Annan's address on World Food Day emphasized that 10,000 children in the Third World would die from malnutrition on Thursday alone - and this should be viewed as great a tragedy as the collapse of a bank.
"The financial crisis deserves urgent attention and focus. But so does the question of hunger. Millions (this year) are liable to die. Is that any less urgent?" Annan told journalists at the Fighting Hunger conference attended by 200 foreign-aid experts from Europe, Africa and the United States.
"I agree that politicians being what they are, and under pressure from their own voters to improve their own local economic conditions - they will take their eyes off of poverty," he said.
Annan questioned whether governments were really serious when they proclaimed aid commitments at a Group of Eight summit in Scotland in 2005 and at a 181-nation Food Summit in Rome in June.
The G-8 meeting produced promises to boost development aid to Africa to US$50 billion by 2010. The Rome Food Summit ended with nations committing US$12 billion toward measures to modernize agricultural practices, including promises to buy more food from small African farmers and to help them boost their yields with fertilizer, high-tech seeds, irrigation and mechanical equipment.

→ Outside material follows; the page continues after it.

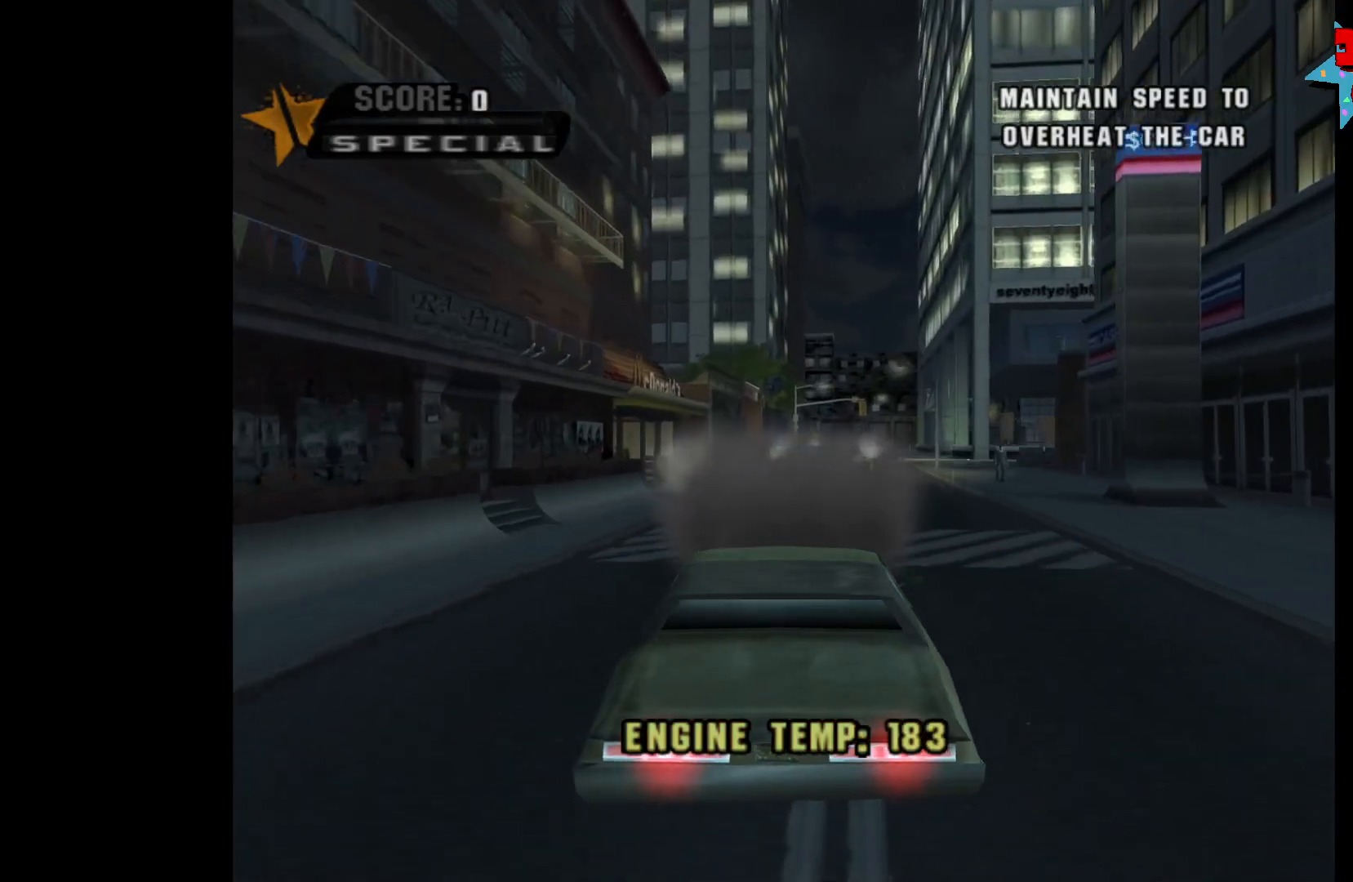
{"buttons": ["A"], "left_stick": "center", "right_stick": "center", "events": [[50, "left_stick", "center"], [350, "left_stick", "up-left"], [467, "left_stick", "center"]]}
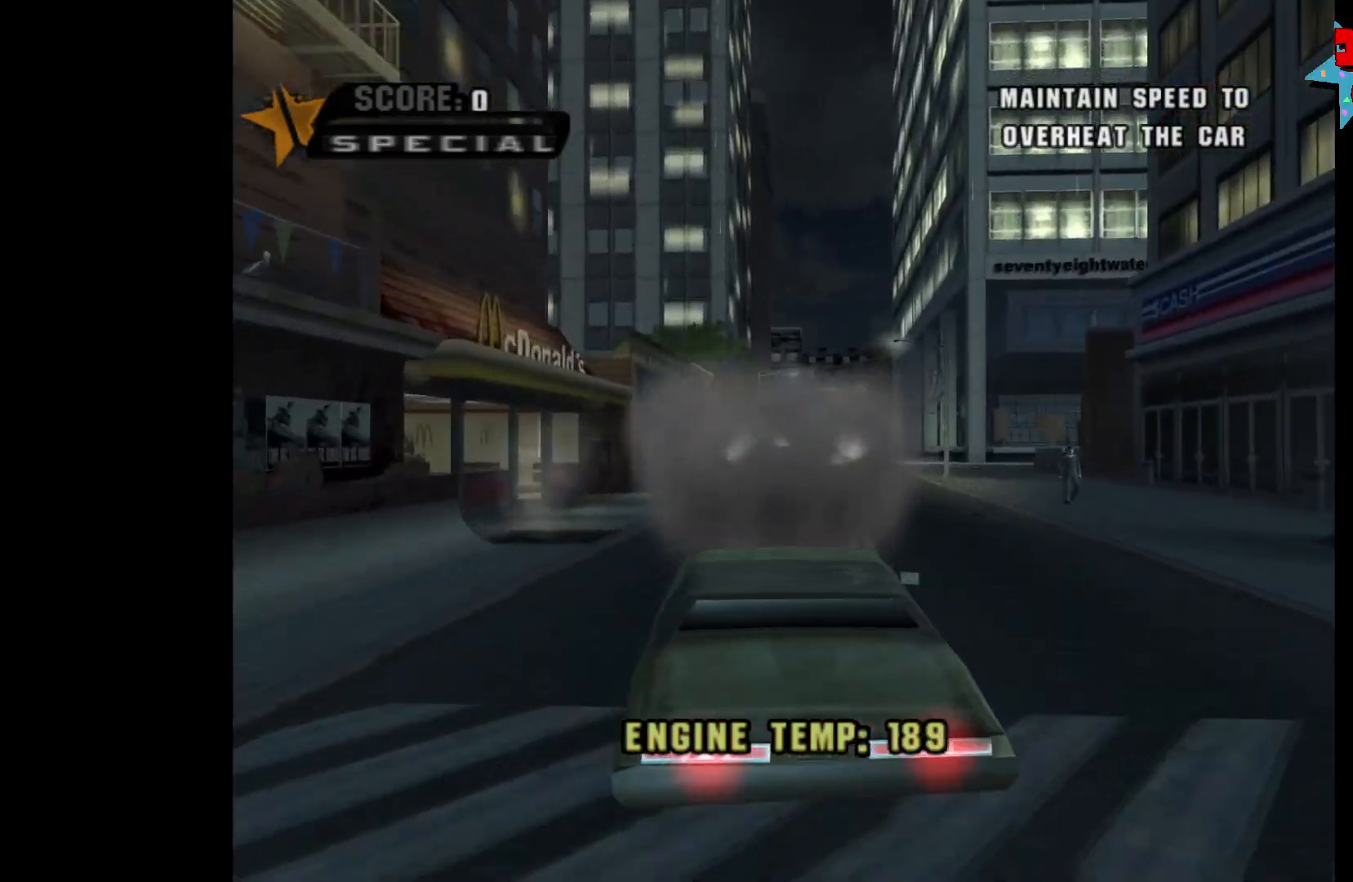
{"buttons": ["A"], "left_stick": "left", "right_stick": "center", "events": [[117, "left_stick", "right"], [250, "left_stick", "center"], [400, "left_stick", "left"]]}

If the promises were kept, Third World hunger would decline, Annan said.
Instead, hunger experts at Thursday's conference agreed that the current 920 million hungry worldwide is likely to grow this year to about 970 million.
Annan suggested that the US$12 billion pledge was an illusion.
"How much of that $12 billion has been paid out? How much of that $12 billion was new money? How much of it had been pledged before and pledged again?" he said.
Earlier, U.S. economist Jeffrey Sachs told The Associated Press that it was predictable - but false - for wealthy nations to cite the cost of bank bailouts as a reason to drop African agriculture down the list. That issue has always been near the bottom of world priorities, he said.
"Even during the boom years, it was impossible to get traction on this issue. So, honestly, now that we're in tougher times, you ask me: Now is it hard? It's always been hard - period!" said Sachs, a Columbia University expert on Third World development who has been a special adviser to Annan and his successor, U.S. Secretary-General Ban Ki-moon.
The deputy executive director of the U.N. World Food Program, Sheila Sisulu, said leaders should view the battle against malnutrition as linked to the struggle to keep the world's financial system afloat. Both, she said, promoted peace and stability.
"This voice for the hungry and poor has to be heard simultaneously alongside the crisis of the developed world, concerned about their stock portfolios," she said.
Sisulu, a South African, said donor governments preparing their 2009 budgets were being lobbied to maintain, not cut, their current spending on overseas aid.
"We are reminding our partners that the main street in the north and the village road in the south have to be considered equally," she said.